The second quarter of 2014 has been among Carl Icahn’s stronger showings, as his sometimes loud brand of activist investing delivered for investors again.
Carl Icahn’s fund delivers 10.7% in 2Q
Icahn had a difficult first quarter, as Icahn Enterprises LP (NASDAQ:IEP) fell by 0.4 percent. The second quarter of 2014, however, saw Icahn’s fund deliver 10.7 percent, according to comments made by Icahn Enterprises Chief Financial Officer SungHwan Cho, reported in Forbes.
Icahn had losses in the first quarter that now appear as wins. This includes his investment in eBay which, after reaching a high near $60 per share in early march, fell below $50 in June and has recently rebounded. Icahn initially appeared to lose a fight to spin off PayPal and influence the board of directors.
Icahn’s much celebrated battle regarding Herbalife Ltd. (NYSE:HLF) hasn’t been a strong performer on the year either. The stock was trading near $80 per share at the start of the new year, and recently tested support near the $50 range.

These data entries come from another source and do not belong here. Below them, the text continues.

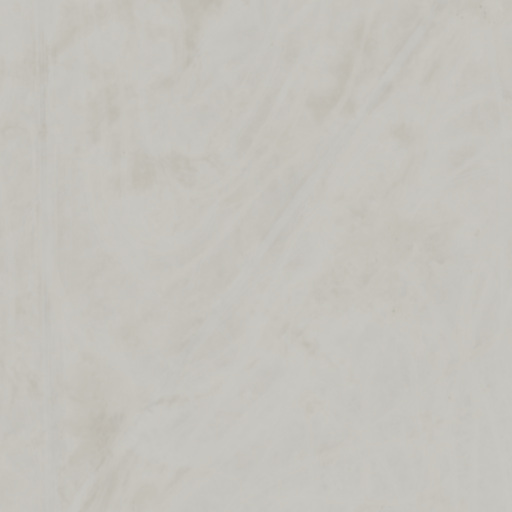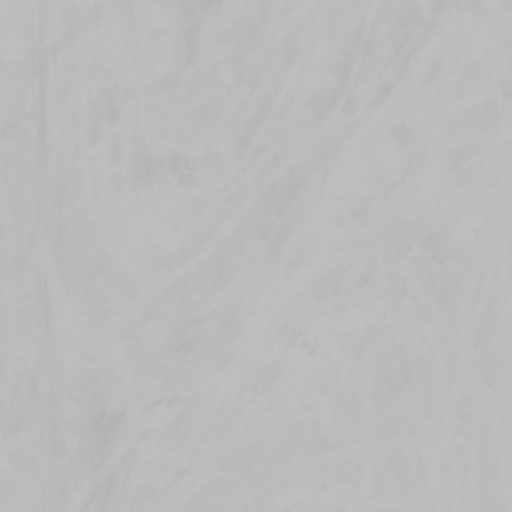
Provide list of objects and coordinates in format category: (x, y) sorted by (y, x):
road: (49, 255)
building: (448, 447)
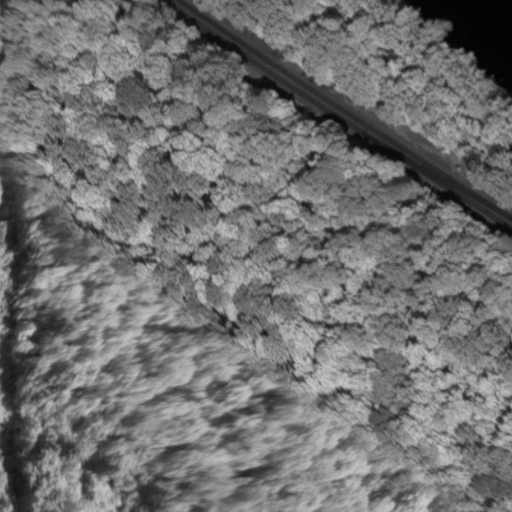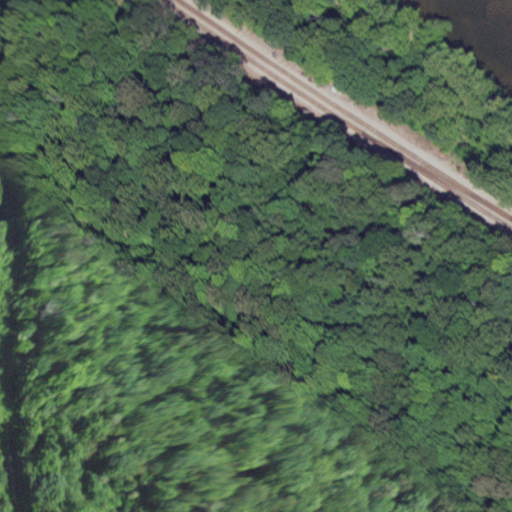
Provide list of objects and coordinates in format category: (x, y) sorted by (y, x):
railway: (246, 54)
railway: (334, 101)
railway: (408, 156)
railway: (420, 169)
railway: (500, 209)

Apple, a big winner for Icahn’s portfolio
A big winner in Icahn’s portfolio was Apple Inc. (NASDAQ:AAPL) – a stock that was on front page business news in 2014 due to Icahn’s aggressive involvement. Apple’s stock is up more than 21 percent in the second quarter. Icahn had the good sense to buy a good stock on a drawdown when it showed weakness near the end of January, trading around $72 and investing nearly $500 million, and its been off to the races since then. Another positive for his portfolio was a 9.4 percent stake in Family Dollar Stores, Inc. (NYSE:FDO) stores, which agreed to be purchased by Dollar Tree, Inc. (NASDAQ:DLTR) recently.
The most interesting fact regarding Icahn’s market outperformance is that he is beating the S&P 500 while the portfolio is hedged against risk. Hedge fund managers typically say their performance cannot be accurately benchmarked to the broad stock indices because they invest in market “protection,” which typically costs money to “insure” and diminishes profitability of a fund.

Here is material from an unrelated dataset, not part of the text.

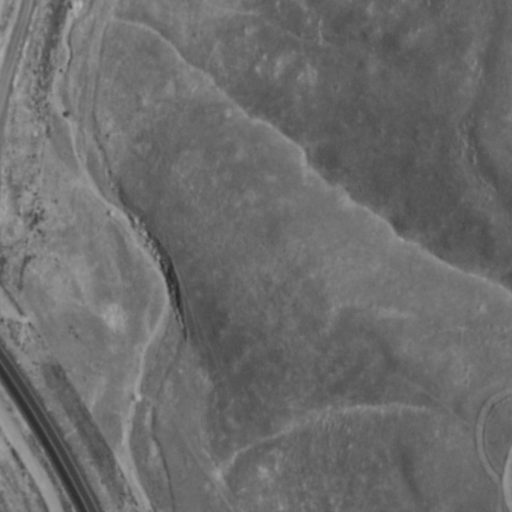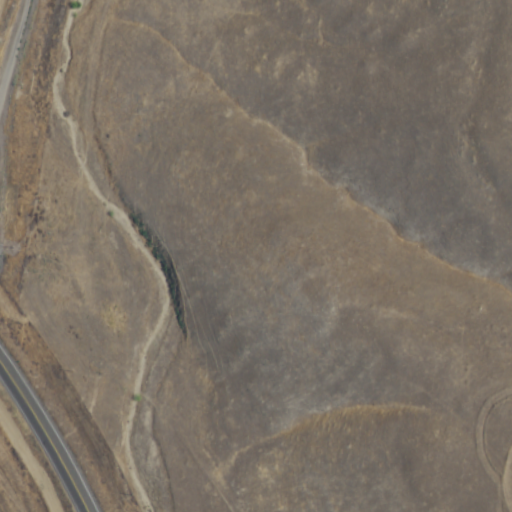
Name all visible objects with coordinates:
road: (41, 443)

Incredibly the fund only has a net long exposure of 39 percent, according to the report. Even long / short hedge funds, designed to hedge, typically have long exposure in the 70 to 80 percent range.
“We are very pleased with these returns given the negative impact that our hedging activities have had on performance,” Keith Cozza, an Icahn investment manager, was quoted as saying in the report. “Without giving effect to our hedges, our long-only positions increased by 17% for the quarter.”